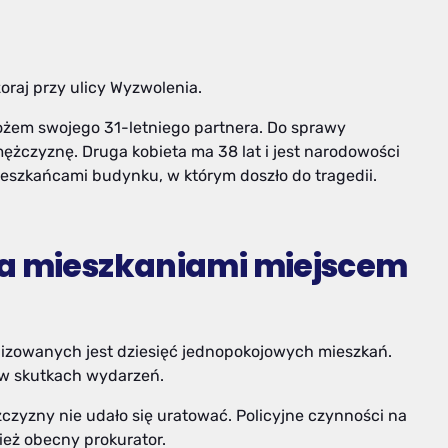
oraj przy ulicy Wyzwolenia.
 nożem swojego 31-letniego partnera. Do sprawy
mężczyznę. Druga kobieta ma 38 lat i jest narodowości
ieszkańcami budynku, w którym doszło do tragedii.
ma mieszkaniami miejscem
lizowanych jest dziesięć jednopokojowych mieszkań.
h w skutkach wydarzeń.
yzny nie udało się uratować. Policyjne czynności na
ież obecny prokurator.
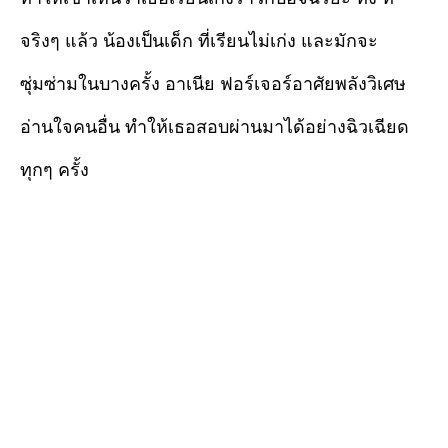
จริงๆ แล้ว น้องเป็นเด็ก ที่เรียนไม่เก่ง และมักจะ
ซุ่มซ่ามในบางครั้ง อาเนีย ฟอร์เจอร์อาศัยพลังวิเศษ
อ่านใจคนอื่น ทำให้เธอสอบผ่านมาได้อย่างฉิวเฉียด
ทุกๆ ครั้ง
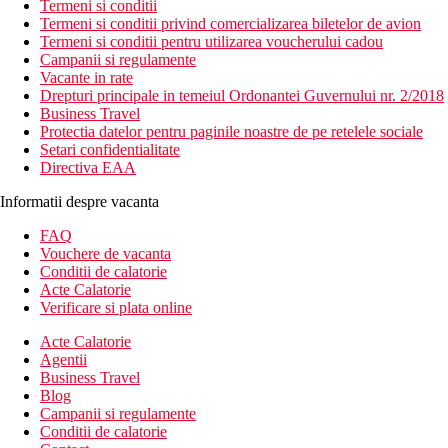
Termeni si conditii
Termeni si conditii privind comercializarea biletelor de avion
Termeni si conditii pentru utilizarea voucherului cadou
Campanii si regulamente
Vacante in rate
Drepturi principale in temeiul Ordonantei Guvernului nr. 2/2018
Business Travel
Protectia datelor pentru paginile noastre de pe retelele sociale
Setari confidentialitate
Directiva EAA
Informatii despre vacanta
FAQ
Vouchere de vacanta
Conditii de calatorie
Acte Calatorie
Verificare si plata online
Acte Calatorie
Agentii
Business Travel
Blog
Campanii si regulamente
Conditii de calatorie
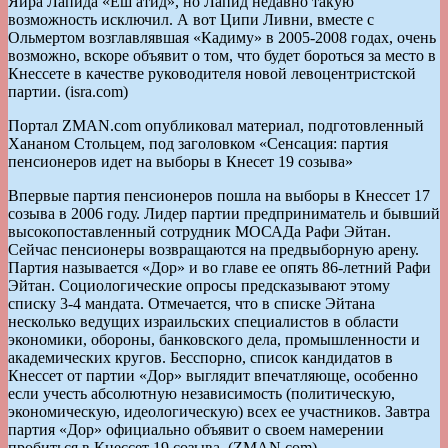
Яира Лапида «Еш атид», но Лапид недавно такую
возможность исключил. А вот Ципи Ливни, вместе с
Ольмертом возглавлявшая «Кадиму» в 2005-2008 годах, очень
возможно, вскоре объявит о том, что будет бороться за место в
Кнессете в качестве руководителя новой левоцентристской
партии. (isra.com)
Портал ZMAN.com опубликовал материал, подготовленный
Хананом Стольцем, под заголовком «Сенсация: партия
пенсионеров идет на выборы в Кнесет 19 созыва»
Впервые партия пенсионеров пошла на выборы в Кнессет 17
созыва в 2006 году. Лидер партии предприниматель и бывший
высокопоставленный сотрудник МОСАДа Рафи Эйтан.
Сейчас пенсионеры возвращаются на предвыборную арену.
Партия называется «Дор» и во главе ее опять 86-летний Рафи
Эйтан. Социологические опросы предсказывают этому
списку 3-4 мандата. Отмечается, что в списке Эйтана
несколько ведущих израильских специалистов в области
экономики, обороны, банковского дела, промышленности и
академических кругов. Бесспорно, список кандидатов в
Кнессет от партии «Дор» выглядит впечатляюще, особенно
если учесть абсолютную независимость (политическую,
экономическую, идеологическую) всех ее участников. Завтра
партия «Дор» официально объявит о своем намерении
пробиться в Кнессет 19 созыва. (ZMAN.com)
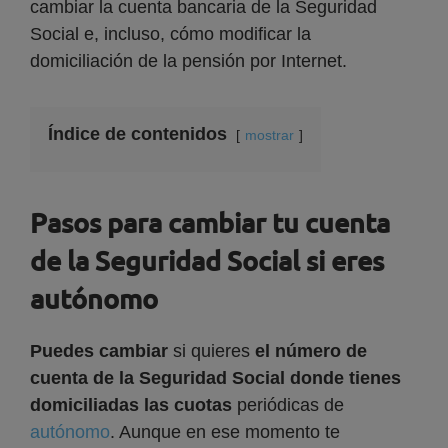
cambiar la cuenta bancaria de la Seguridad
Social e, incluso, cómo modificar la
domiciliación de la pensión por Internet.
Índice de contenidos
mostrar
Pasos para cambiar tu cuenta
de la Seguridad Social si eres
autónomo
Puedes cambiar
si quieres
el número de
cuenta de la Seguridad Social donde tienes
domiciliadas las cuotas
periódicas de
autónomo
. Aunque en ese momento te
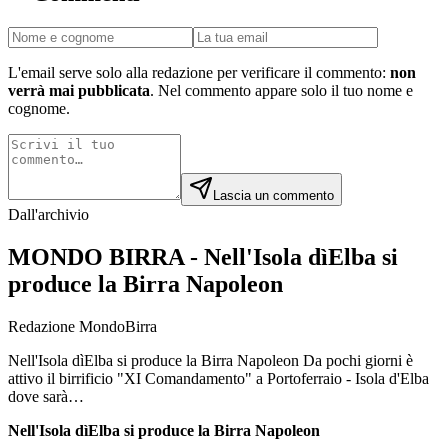
L'email serve solo alla redazione per verificare il commento:
non
verrà mai pubblicata
. Nel commento appare solo il tuo nome e
cognome.
Lascia un commento
Dall'archivio
MONDO BIRRA - Nell'Isola dìElba si
produce la Birra Napoleon
Redazione MondoBirra
Nell'Isola dìElba si produce la Birra Napoleon Da pochi giorni è
attivo il birrificio "XI Comandamento" a Portoferraio - Isola d'Elba
dove sarà…
Nell'Isola dìElba si produce la Birra Napoleon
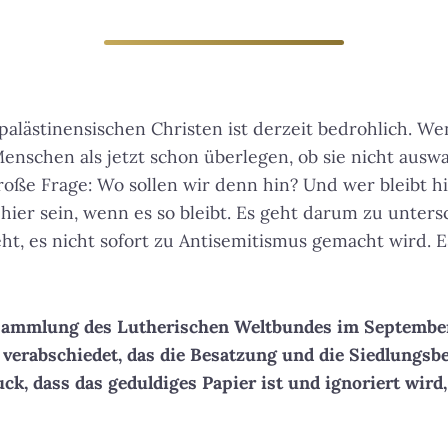
 palästinensischen Christen ist derzeit bedrohlich. We
schen als jetzt schon überlegen, ob sie nicht auswa
 große Frage: Wo sollen wir denn hin? Und wer bleibt h
hier sein, wenn es so bleibt
. Es geht darum zu unters
eht, es nicht sofort zu Antisemitismus gemacht wird. 
ersammlung des Lutherischen Weltbundes im Septembe
verabschiedet, das die Besatzung und die Siedlungsbe
ck, dass das geduldiges Papier ist und ignoriert wird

----------

Exercise brief
Quote every line of text in the material above verbatim, in its original order, and omit the pictures from your answer.

Exercise output
oraj przy ulicy Wyzwolenia.
 nożem swojego 31-letniego partnera. Do sprawy
mężczyznę. Druga kobieta ma 38 lat i jest narodowości
ieszkańcami budynku, w którym doszło do tragedii.
ma mieszkaniami miejscem
lizowanych jest dziesięć jednopokojowych mieszkań.
h w skutkach wydarzeń.
yzny nie udało się uratować. Policyjne czynności na
ież obecny prokurator.
จริงๆ แล้ว น้องเป็นเด็ก ที่เรียนไม่เก่ง และมักจะ
ซุ่มซ่ามในบางครั้ง อาเนีย ฟอร์เจอร์อาศัยพลังวิเศษ
อ่านใจคนอื่น ทำให้เธอสอบผ่านมาได้อย่างฉิวเฉียด
ทุกๆ ครั้ง
Termeni si conditii
Termeni si conditii privind comercializarea biletelor de avion
Termeni si conditii pentru utilizarea voucherului cadou
Campanii si regulamente
Vacante in rate
Drepturi principale in temeiul Ordonantei Guvernului nr. 2/2018
Business Travel
Protectia datelor pentru paginile noastre de pe retelele sociale
Setari confidentialitate
Directiva EAA
Informatii despre vacanta
FAQ
Vouchere de vacanta
Conditii de calatorie
Acte Calatorie
Verificare si plata online
Acte Calatorie
Agentii
Business Travel
Blog
Campanii si regulamente
Conditii de calatorie
Яира Лапида «Еш атид», но Лапид недавно такую
возможность исключил. А вот Ципи Ливни, вместе с
Ольмертом возглавлявшая «Кадиму» в 2005-2008 годах, очень
возможно, вскоре объявит о том, что будет бороться за место в
Кнессете в качестве руководителя новой левоцентристской
партии. (isra.com)
Портал ZMAN.com опубликовал материал, подготовленный
Хананом Стольцем, под заголовком «Сенсация: партия
пенсионеров идет на выборы в Кнесет 19 созыва»
Впервые партия пенсионеров пошла на выборы в Кнессет 17
созыва в 2006 году. Лидер партии предприниматель и бывший
высокопоставленный сотрудник МОСАДа Рафи Эйтан.
Сейчас пенсионеры возвращаются на предвыборную арену.
Партия называется «Дор» и во главе ее опять 86-летний Рафи
Эйтан. Социологические опросы предсказывают этому
списку 3-4 мандата. Отмечается, что в списке Эйтана
несколько ведущих израильских специалистов в области
экономики, обороны, банковского дела, промышленности и
академических кругов. Бесспорно, список кандидатов в
Кнессет от партии «Дор» выглядит впечатляюще, особенно
если учесть абсолютную независимость (политическую,
экономическую, идеологическую) всех ее участников. Завтра
партия «Дор» официально объявит о своем намерении
пробиться в Кнессет 19 созыва. (ZMAN.com)
cambiar la cuenta bancaria de la Seguridad
Social e, incluso, cómo modificar la
domiciliación de la pensión por Internet.
Índice de contenidos
mostrar
Pasos para cambiar tu cuenta
de la Seguridad Social si eres
autónomo
Puedes cambiar
si quieres
el número de
cuenta de la Seguridad Social donde tienes
domiciliadas las cuotas
periódicas de
autónomo
. Aunque en ese momento te
L'email serve solo alla redazione per verificare il commento:
non
verrà mai pubblicata
. Nel commento appare solo il tuo nome e
cognome.
Lascia un commento
Dall'archivio
MONDO BIRRA - Nell'Isola dìElba si
produce la Birra Napoleon
Redazione MondoBirra
Nell'Isola dìElba si produce la Birra Napoleon Da pochi giorni è
attivo il birrificio "XI Comandamento" a Portoferraio - Isola d'Elba
dove sarà…
Nell'Isola dìElba si produce la Birra Napoleon
 palästinensischen Christen ist derzeit bedrohlich. We
schen als jetzt schon überlegen, ob sie nicht auswa
 große Frage: Wo sollen wir denn hin? Und wer bleibt h
hier sein, wenn es so bleibt
. Es geht darum zu unters
eht, es nicht sofort zu Antisemitismus gemacht wird. 
ersammlung des Lutherischen Weltbundes im Septembe
verabschiedet, das die Besatzung und die Siedlungsbe
ck, dass das geduldiges Papier ist und ignoriert wird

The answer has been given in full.